One question that Nena’s students often ask her is why the people of Venice elect mayors who don’t represent the city’s interests. She explains that during Fascism, the city was forcibly married to the mainland, leaving it with no administration of its own. At the time, 200'000 people lived in Venice, and only 40 000 lived on the mainland. Today, the ratio is almost reversed: just over 49'000 people live in Venice; if you include all of the other islanders, a total of around 77 000 people live on the water. And 178'000 now live on the mainland.
To make sure her students aren’t overwhelmed before they even get started, Nena takes them to the relatively quiet Rio della Madonna dell’Orto, a wide canal in Cannaregio. If her students see a motor boat and get nervous, Nena reassures them, saying, “Not your problem,” and reminds them that rowing boats have the right of way in Venice. It’s one of the last privileges they have in this city that was once dominated by these boats.

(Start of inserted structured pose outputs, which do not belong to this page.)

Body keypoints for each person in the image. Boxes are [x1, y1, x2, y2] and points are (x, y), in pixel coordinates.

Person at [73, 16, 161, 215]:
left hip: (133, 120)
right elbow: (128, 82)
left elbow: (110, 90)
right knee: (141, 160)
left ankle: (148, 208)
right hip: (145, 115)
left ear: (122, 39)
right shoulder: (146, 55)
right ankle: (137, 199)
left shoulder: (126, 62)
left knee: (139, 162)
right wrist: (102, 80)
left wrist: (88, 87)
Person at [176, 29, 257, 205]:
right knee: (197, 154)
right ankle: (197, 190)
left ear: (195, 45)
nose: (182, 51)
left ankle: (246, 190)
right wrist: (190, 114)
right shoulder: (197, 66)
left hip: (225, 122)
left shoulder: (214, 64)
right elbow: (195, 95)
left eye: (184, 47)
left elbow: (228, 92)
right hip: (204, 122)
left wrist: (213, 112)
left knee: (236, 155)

Beginner students stand at the front of the boat and row. And although they can’t actually do anything wrong except fall into the water, the real skill lies in steering the boat, which is done from the stern. While Nena steers, she also teaches her students about the lagoon. For example, that it is a shallow water area about 15 kilometers wide and 50 kilometers long. And that it is a transition zone between the sea and the land, consisting of salt marshes, sandbars, channels and shoals.
Until the beginning of the 19th century, the lagoon had an average depth of 40 centimeters. Today, it is one-and-a half to two meters deep – a far cry from the shallow water marine environment that it once was. Dredging for the flood barrier started in 2001. Today, anyone learning to row with Nena will notice how strong the swell is. But the real issue is that the lagoon and the MOSE flood barrier are not the solution that Venice needs – they are actually part of the problem. Each time the flood barrier is closed, the lagoon is separated from the open sea. And when it’s opened, the difference in height between the sea and the lagoon unleashes a strong current, which results in further erosion of the lagoon floor.
Nena Almansi and her colleagues at Row Venice, on the other hand, represent the perfect symbiosis between tradition and innovation in Venice. Almansi is the missing link between Canaletto and the climate crisis: she is living proof that Venice was a sustainable city long before that word even existed. She demonstrates that far from lagging behind the present, Venice is ahead of the times. And for her, the fact that the city’s enemies haven’t succeeded in destroying it is proof of Venice’s resilience.